To celebrate Annie’s work in and around Lowell, we’ve launched the 100 Posters Project. We are currently in the process of distributing 100 posters to local businesses, nonprofits and government agencies that now occupy buildings or have addresses on streets that Annie photographed one-hundred years ago. Our goal is to show how Lowell neighborhoods appeared in Annie’s time in relation to Lowell today.

A view of the negative of the image makes it easier to see the shadows Powell introduced by inserting white.

Library directory Bridget Cooley prepares to hang Poster 12.

This is the photographer’s reflection and not a “fourth” woman.

About the 100 Posters Project

Poster 12 of 100

Beyond the broken sidewalk

This century-old photo of the Moody St. side of Pollard Memorial Library captures a thriving shopping district now lost to urban renewal.

It’s a reminder that horses once shared the street with cars; cars from some from now-forgotten manufacturers.

And more than most photos attributed to Annie Powell, it reveals the photographer, figuratively and literally.

Lowell City Engineers would have asked Annie to document the broken sidewalk in front of 119 Moody St. But if only to please herself, in looking at the image it seems to me she worked hard to produce art.

In the early 1970s, this block was cleared for the JFK Civic Center and a fire station. But in 1924, other than a laundry and candy store, it was automotive row. There were shops for repairs, batteries, car parts, Harley-Davidson motorcycles, Paige luxury cars from Detroit, Dort cars from Flint, MI, and Moon cars from St. Louis. The car closest to us appears to be a 1924 Moon 6/50 Five-Passenger Touring car, likely for sale by the Moon Auto Co., 115 Moody St. The showroom was just behind the camera.

This image is part of the UMass Lowell's Center for Lowell History City Engineers collection. Powell took the original on a glass plate negative and skillfully introduced shadows and smoothed the sharpened the road, used sandpape or chemicals to make adjustments.

We believe that about three months earlier, Annie would have changed darkrooms, from the City Engineers darkroom at City Hall hall to her residential darkroom in the basement of her niece in Lowell Highlands. Possibly because they were running out of storage, it appears City Engineers asked her to copy the glass plate negatives to acetate and that is what survives in the collection.

In showing the negative version, see below, we can see the extent of her retouching, including a shadow blob throwing a thin line to the three walking women. This appears to be done for composition and focus. Other retouched shadows seem designed to prettify the streets.
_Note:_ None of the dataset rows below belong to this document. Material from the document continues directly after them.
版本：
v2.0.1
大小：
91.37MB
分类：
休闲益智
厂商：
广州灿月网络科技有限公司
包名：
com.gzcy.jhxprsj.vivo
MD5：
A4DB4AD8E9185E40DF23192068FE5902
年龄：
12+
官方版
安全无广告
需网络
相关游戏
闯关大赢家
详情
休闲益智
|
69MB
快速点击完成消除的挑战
Another version of the rough sidewalk, a closeup, is utilitarian and shows none of these manual interventions.

In a number of the City Engineers photos, the reflection in the storefront glass shows a woman, sometimes with a camera, in a floppy or wide-brimmed hat. What appears to be a fourth woman at our right is in fact such a reflection, somewhat obscured by objects in the store. If you look carefully, you can see a shop dog in the window.

This poster hangs at the Colburn St. entrance to the Pollard Library. It faces the area where it was taken.